:: What this task involves ::
Repeat the lines of the data exactly and exclude any picture among them.

:: Data section ::
========

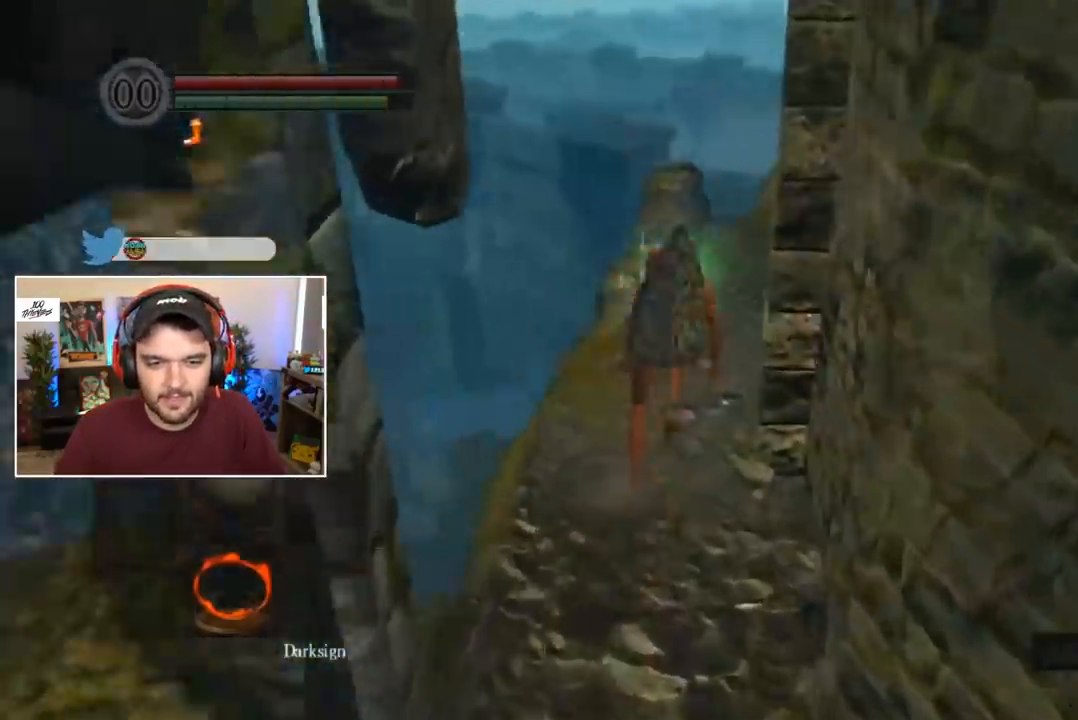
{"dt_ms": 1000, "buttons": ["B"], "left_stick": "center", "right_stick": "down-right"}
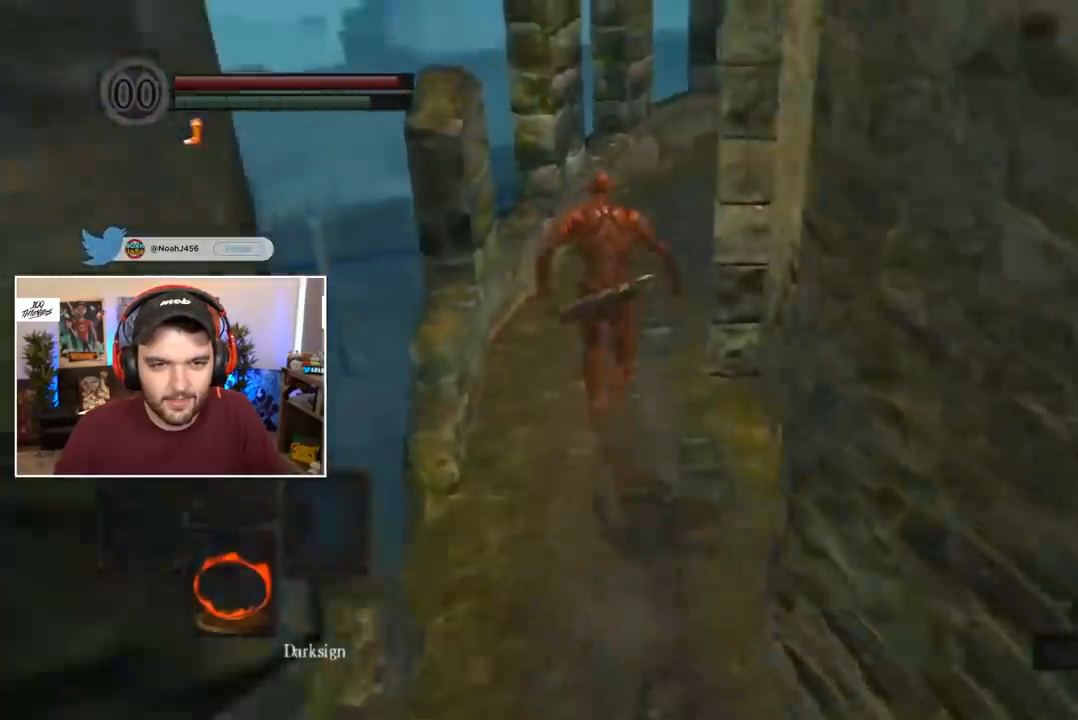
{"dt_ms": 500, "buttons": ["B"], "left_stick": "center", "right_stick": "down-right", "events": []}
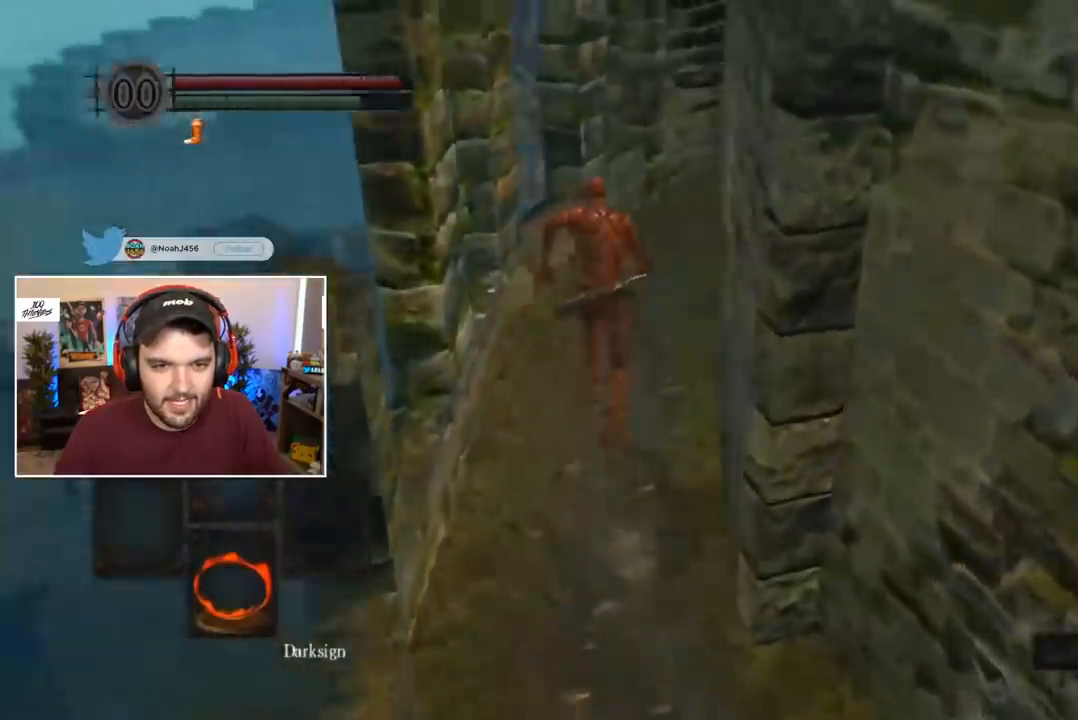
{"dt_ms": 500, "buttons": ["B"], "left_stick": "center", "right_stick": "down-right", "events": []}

========

:: Response to the exercise ::
{"dt_ms": 1000, "buttons": ["B"], "left_stick": "center", "right_stick": "down-right"}
{"dt_ms": 500, "buttons": ["B"], "left_stick": "center", "right_stick": "down-right", "events": []}
{"dt_ms": 500, "buttons": ["B"], "left_stick": "center", "right_stick": "down-right", "events": []}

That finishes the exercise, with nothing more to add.